Bring It To My Country.

When I first joined the USA Bid Committee and narrated the film you just saw, I did so because of some beliefs I hold very dear.

I believe in the ideals of my country, and in the promise it has always held for people from every corner of the globe.

From the very beginning, people have been coming to the United States because ours is a nation founded on tolerance, on freedom of thought and expression and religion. And still people come, for we are a country rooted in hope and possibility and hard work — a country of dreams, and the right to pursue them.

We have sometimes struggled to be true to our ideals, but as we rise to meet our challenges, we come together as a people. We are now the most diverse nation on Earth, and our patchwork heritage is our greatest strength—lots of Americans, one America.

I also believe that sport, as Nelson Mandela says, “has the power to change the world.”

I’ve never seen the potential for this more strongly, more clearly, than in America’s growing passion for the beautiful game. I’ve witnessed the remarkable power of football at home, and I’ve had the honor of witnessing it at this summer’s World Cup in South Africa. 

If you haven’t lived in the United States, you haven’t seen just how wide and deep Americans’ love of football really is. You would be surprised, maybe even shocked.

You would also see just how perfectly football’s values mirror the values of our nation:

You would see that in a country that admires individual achievement, we truly cherish what can be done when we come together as a group.

You would see that in a country founded on the belief that we are all created equal, we love the fact that on the pitch there is no difference whatsoever between a doctor and a cab driver, a carpenter… and an actor.

The world of the World Cup is the world we want to live in. To us, the FIFA World Cup — 32 nations coming together to live by 17 rules, with the rest of the planet cheering alongside them — is in many ways a vision of paradise on earth.

The prospect of hosting the event for one transcendent month is for us an exhilarating, humbling opportunity to use the power of the game to indeed change the world.

Never has my country been more committed to bringing an event to our shores. From our fans to our media to our government, we are ready to embrace the world.

And there is no stronger, more resolute supporter of our bid than the man whom you are about to hear from.  As he expressed to you President Blatter at the earliest stages of our bid, he discovered the unifying power of the sport as a young boy playing football on the streets of Jakarta, and its lessons have carried him on to the present, where he continues to marvel at the spirit of football, of the unity of it, from the touch lines of his daughters’ games. 

Bring It To My Country…

Interesting presentation…..

Freeman mentions on more than one occasion that sport can indeed change the world. I would certainly agree with this view.

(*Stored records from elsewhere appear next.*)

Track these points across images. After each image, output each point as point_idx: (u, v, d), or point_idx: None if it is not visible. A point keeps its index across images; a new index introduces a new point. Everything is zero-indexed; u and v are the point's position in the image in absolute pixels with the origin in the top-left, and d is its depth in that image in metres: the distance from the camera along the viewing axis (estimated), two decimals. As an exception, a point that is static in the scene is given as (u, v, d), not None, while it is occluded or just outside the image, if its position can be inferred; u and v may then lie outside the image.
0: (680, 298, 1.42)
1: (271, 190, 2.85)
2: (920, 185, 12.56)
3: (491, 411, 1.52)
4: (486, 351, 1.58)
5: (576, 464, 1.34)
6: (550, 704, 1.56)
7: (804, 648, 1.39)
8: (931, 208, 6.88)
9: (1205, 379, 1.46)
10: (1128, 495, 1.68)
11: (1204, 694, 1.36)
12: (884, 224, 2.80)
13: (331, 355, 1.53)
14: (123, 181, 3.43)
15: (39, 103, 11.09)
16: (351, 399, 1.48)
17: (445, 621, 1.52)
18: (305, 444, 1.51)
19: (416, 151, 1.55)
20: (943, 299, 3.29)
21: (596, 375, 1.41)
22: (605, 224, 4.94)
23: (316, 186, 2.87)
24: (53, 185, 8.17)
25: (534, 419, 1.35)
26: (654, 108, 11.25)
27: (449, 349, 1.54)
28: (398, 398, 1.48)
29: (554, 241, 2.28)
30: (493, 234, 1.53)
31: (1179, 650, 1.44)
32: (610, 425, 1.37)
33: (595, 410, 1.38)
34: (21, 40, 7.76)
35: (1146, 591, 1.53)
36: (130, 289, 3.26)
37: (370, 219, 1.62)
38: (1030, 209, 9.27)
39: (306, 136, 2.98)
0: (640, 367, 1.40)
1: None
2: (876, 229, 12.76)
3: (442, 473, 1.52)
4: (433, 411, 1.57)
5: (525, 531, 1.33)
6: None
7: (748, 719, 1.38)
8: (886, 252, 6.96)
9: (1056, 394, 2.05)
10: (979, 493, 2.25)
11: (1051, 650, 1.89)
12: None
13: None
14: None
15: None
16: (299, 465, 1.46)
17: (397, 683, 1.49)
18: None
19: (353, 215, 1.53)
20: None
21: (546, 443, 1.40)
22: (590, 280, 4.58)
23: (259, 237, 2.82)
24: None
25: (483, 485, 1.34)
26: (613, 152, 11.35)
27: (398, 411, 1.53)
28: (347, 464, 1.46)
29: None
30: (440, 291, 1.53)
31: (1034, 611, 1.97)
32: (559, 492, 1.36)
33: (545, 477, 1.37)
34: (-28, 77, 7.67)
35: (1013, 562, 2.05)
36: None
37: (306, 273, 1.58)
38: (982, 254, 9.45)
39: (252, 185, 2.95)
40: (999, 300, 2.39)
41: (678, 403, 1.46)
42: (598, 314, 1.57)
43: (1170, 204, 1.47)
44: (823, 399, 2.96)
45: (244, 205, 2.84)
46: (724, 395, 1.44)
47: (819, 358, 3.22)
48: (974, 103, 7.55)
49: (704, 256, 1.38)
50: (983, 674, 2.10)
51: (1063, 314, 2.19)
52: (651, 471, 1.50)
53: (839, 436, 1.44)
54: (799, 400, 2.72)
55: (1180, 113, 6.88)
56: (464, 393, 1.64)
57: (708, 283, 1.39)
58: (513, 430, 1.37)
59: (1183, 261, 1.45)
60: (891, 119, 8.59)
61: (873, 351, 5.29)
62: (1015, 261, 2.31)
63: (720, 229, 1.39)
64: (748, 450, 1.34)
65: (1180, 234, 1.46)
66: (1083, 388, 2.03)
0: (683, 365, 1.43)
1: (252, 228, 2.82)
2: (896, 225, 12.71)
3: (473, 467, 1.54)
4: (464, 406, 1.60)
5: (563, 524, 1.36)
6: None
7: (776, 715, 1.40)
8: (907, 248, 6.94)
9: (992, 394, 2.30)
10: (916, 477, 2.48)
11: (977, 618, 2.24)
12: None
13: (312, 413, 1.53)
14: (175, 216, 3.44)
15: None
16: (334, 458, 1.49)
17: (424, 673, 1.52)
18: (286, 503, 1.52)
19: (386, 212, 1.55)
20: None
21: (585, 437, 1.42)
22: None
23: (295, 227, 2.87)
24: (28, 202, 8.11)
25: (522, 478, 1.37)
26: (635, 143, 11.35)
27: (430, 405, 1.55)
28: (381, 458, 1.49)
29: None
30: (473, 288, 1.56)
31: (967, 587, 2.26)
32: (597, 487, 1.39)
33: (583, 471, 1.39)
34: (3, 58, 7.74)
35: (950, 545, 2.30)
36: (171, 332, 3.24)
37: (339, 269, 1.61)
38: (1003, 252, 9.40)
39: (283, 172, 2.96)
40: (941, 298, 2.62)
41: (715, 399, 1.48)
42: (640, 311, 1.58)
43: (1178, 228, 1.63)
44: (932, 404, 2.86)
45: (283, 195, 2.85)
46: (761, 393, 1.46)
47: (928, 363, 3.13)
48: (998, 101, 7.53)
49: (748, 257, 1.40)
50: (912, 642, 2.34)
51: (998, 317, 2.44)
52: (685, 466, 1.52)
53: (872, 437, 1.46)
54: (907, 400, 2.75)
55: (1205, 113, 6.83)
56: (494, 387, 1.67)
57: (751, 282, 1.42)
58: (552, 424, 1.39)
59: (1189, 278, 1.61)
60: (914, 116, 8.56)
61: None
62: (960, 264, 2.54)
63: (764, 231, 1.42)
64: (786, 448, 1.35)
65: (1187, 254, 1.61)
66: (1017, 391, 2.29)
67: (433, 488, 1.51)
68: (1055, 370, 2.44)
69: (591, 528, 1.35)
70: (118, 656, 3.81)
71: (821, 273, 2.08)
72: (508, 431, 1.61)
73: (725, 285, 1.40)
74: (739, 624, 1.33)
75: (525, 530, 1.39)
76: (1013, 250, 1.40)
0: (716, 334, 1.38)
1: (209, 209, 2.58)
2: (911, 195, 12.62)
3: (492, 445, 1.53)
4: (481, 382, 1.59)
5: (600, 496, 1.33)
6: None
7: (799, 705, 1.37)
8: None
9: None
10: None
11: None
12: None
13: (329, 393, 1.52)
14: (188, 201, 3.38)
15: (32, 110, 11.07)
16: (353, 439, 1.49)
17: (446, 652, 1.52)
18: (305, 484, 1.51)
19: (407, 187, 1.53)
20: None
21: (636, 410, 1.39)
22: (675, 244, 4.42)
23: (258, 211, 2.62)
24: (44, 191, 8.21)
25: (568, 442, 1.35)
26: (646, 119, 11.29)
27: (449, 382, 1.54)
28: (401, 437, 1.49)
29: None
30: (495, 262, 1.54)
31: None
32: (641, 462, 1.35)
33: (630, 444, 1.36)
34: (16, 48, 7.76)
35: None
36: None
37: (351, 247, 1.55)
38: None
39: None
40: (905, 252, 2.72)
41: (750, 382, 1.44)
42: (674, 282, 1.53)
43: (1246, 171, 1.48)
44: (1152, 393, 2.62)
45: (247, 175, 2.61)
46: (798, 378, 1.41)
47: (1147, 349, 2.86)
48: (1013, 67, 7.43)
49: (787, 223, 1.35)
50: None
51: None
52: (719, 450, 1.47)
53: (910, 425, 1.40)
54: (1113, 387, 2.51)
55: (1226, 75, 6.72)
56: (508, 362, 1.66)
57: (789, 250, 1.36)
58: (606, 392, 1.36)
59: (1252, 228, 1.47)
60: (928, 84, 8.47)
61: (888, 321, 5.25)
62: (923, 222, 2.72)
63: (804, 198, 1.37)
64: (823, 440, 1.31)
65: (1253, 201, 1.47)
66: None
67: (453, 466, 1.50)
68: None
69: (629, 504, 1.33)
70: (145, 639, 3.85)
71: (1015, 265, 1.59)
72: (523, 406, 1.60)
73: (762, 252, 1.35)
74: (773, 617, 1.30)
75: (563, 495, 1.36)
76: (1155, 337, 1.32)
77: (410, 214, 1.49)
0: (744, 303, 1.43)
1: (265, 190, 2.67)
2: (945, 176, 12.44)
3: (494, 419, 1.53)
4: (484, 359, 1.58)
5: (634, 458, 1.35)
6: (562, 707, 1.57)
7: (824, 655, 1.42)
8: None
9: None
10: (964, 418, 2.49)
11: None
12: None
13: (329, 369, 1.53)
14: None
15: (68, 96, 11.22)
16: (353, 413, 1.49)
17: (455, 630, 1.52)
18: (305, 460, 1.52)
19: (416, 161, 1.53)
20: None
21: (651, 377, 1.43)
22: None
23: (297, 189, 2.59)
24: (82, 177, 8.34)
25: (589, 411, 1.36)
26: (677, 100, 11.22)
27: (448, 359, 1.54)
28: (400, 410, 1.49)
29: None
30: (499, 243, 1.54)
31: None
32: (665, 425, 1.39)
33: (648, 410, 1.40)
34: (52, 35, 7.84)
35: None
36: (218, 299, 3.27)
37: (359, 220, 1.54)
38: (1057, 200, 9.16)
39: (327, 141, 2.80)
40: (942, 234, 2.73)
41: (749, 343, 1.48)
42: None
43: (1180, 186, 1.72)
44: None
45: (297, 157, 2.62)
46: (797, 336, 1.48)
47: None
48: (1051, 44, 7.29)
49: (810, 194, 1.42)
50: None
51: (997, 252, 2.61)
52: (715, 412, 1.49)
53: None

Sport does bring people together, and can be a great unifying team experience.  He says You would see that in a country founded on the belief that we are all created equal, we love the fact that on the pitch there is no difference whatsoever between a doctor and a cab driver, a carpenter… and an actor”.

To me, this perception of equality draws a parallel to “there is neither Jew nor Greek, there is neither slave nor free, there is neither male nor female; for you are all one in Christ Jesus.” (Gal 3:29)

If sport has the power to change the world, imagine the power Christianity has. If a sporting event that runs for one month changes people, imagine the power Christianity has to transform people forever. Christ is far bigger than any world cup.    

Any positive ideals promoted at the world cup are originally founded at the feet of Jesus Christ. Every positive ideal begins with Him. Perhaps events like the world cup do injustice to the creator of all positive ideals. I mean it’s rather easy for world cup bidding members to forget Christ’s teachings and ideals, and proclaim them as their own.

I wonder exactly how the world cup is used to change the world. In the ever increasing immoral, atheistic society we now live in, events like the world cup need to put the focus back on God. Christ is more effective in creating unity, positive behaviour and love between people. A spherical ball, no matter how enjoyable to play with, does not transform the inner person. We need Christ more than ever, and we need Him back at the world cup.